Author Posts

December 13, 2016 at 3:11 am

I am writing a script that is going to modify / change NTFS permissions from the domain controller w2k8-dc2 modifying the file server ntfs permissions. I am working / testing the script from a remote session to the domain controller w2k8-dc2 from my local computer.

However, I am trying to Set-Location to the remote server server from the domain controller (w2k8-dc2) and I can't set the location from within my remote session, but I can do it from the local desktop of the Domain Controller (w2k8-dc2) which doesn't make sense since I am authenticated to the server with the same domain admin credentials.

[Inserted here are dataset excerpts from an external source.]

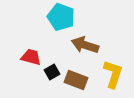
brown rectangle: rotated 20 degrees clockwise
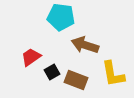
cyan pentagon: rotated 12 degrees counterclockwise
red trapezoid: rotated 50 degrees counterclockwise
yellow L-shape: rotated 152 degrees clockwise
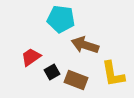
cyan pentagon: moved 2 px down
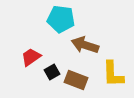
yellow L-shape: rotated 8 degrees clockwise
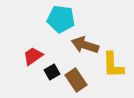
red trapezoid: moved 2 px right, 1 px up
yellow L-shape: moved 9 px up
brown rectangle: rotated 35 degrees clockwise
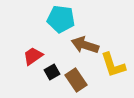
yellow L-shape: rotated 16 degrees counterclockwise
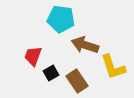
red trapezoid: rotated 35 degrees counterclockwise
yellow L-shape: moved 2 px down
black square: moved 1 px left, 1 px down
brown rectangle: moved 1 px right, 1 px down
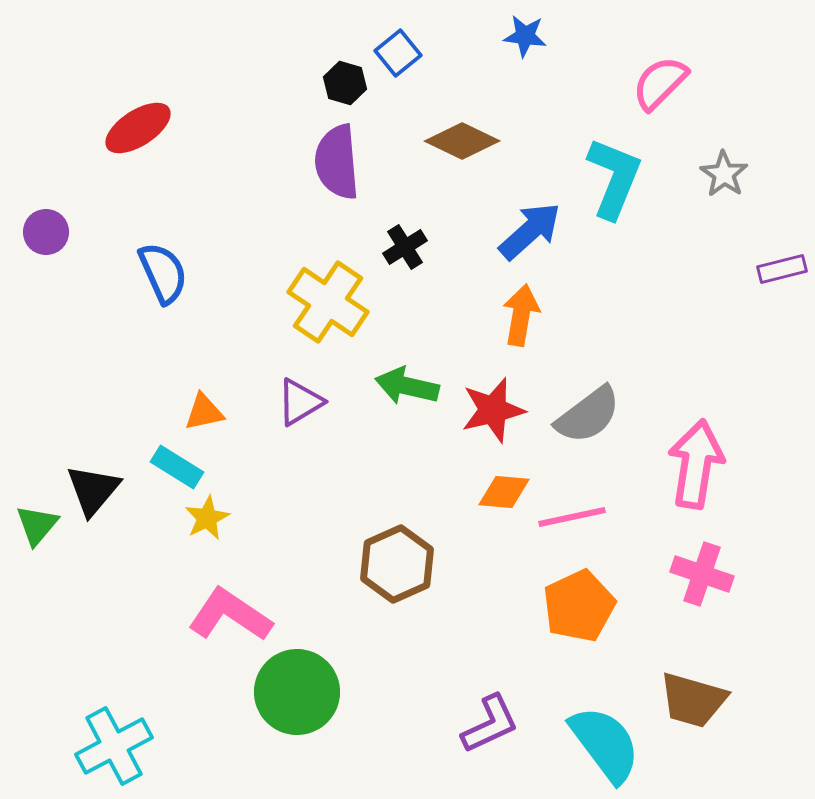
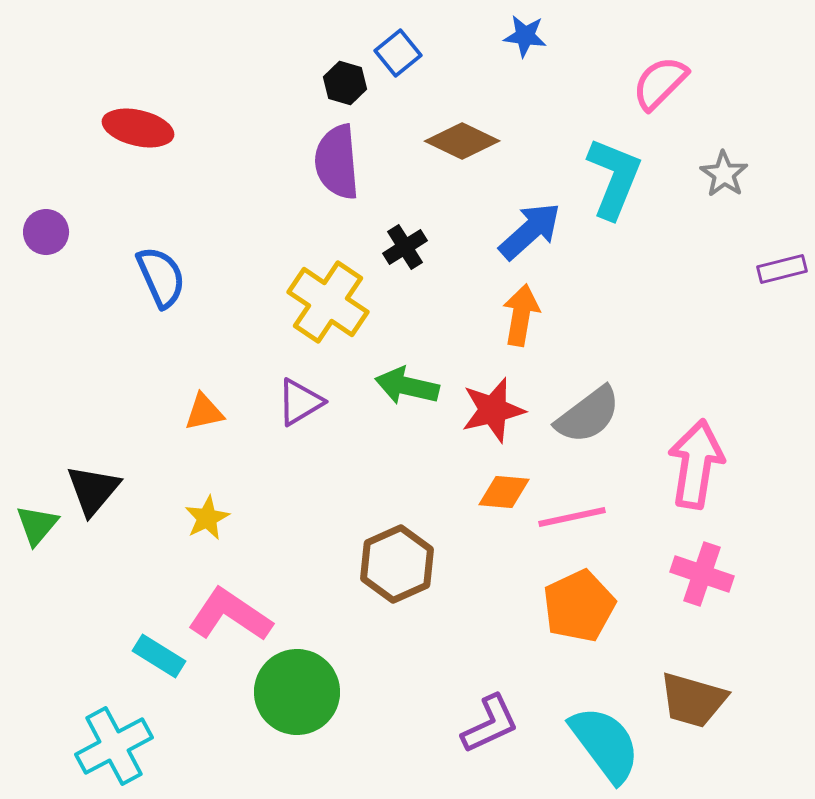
red ellipse: rotated 46 degrees clockwise
blue semicircle: moved 2 px left, 4 px down
cyan rectangle: moved 18 px left, 189 px down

From the Desktop of Server (w2k8-dc2) logged in as a domain admin:

PS C:\Users\administrator.TECHPRO> set-location \\cfs02\Users$

PS Microsoft.PowerShell.Core\FileSystem::\\cfs02\Users$> 

Remote session to the same server and and authenticated with same domain admin credentials:

[Localhost]Enter-PSSession -ComputerName w2k8-dc2 -Credential $credential

[w2k8-dc2]: PS C:\Users\administrator.TECHPRO\Documents> Set-Location \\cfs02\Users$
Set-Location : Access is denied
    + CategoryInfo          : PermissionDenied: (\\cfs02\Users$:String) [Set-Location], UnauthorizedAcces
sException
    + FullyQualifiedErrorId : ItemExistsUnauthorizedAccessError,Microsoft.PowerShell.Commands.SetLocation
Command
 
Set-Location : Cannot find path '\\cfs02\Users$' because it does not exist.
    + CategoryInfo          : ObjectNotFound: (\\cfs02\Users$:String) [Set-Location], ItemNotFoundExcepti
on
    + FullyQualifiedErrorId : PathNotFound,Microsoft.PowerShell.Commands.SetLocationCommand

December 13, 2016 at 5:52 am

It seems to me that this is a problem called Second Hop. Read more here (page 48-51):
https://www.gitbook.com/book/devopscollective/secrets-of-powershell-remoting/details

The use of CredSSP is considered NOT SAFE.